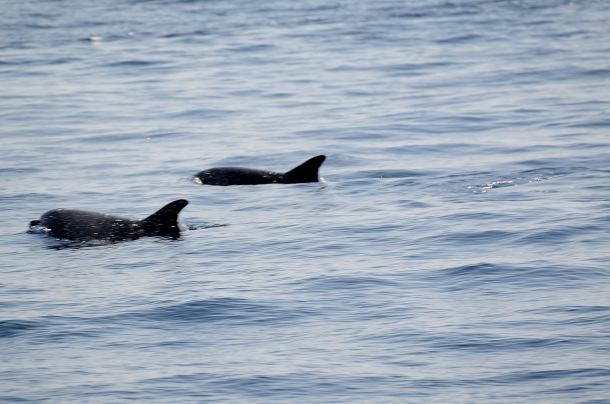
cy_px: 202
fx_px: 6341
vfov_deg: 3.6
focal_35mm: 375
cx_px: 305
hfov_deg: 5.5
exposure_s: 1/800
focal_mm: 250
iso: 100
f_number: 5.6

- - - -

▶ [What this task involves]: The last part of the records is the answer, beginning at the line that holds "vfov_deg: 3.6" and including the final line, repeated exactly.

▶ [Finished task]:
vfov_deg: 3.6
focal_35mm: 375
cx_px: 305
hfov_deg: 5.5
exposure_s: 1/800
focal_mm: 250
iso: 100
f_number: 5.6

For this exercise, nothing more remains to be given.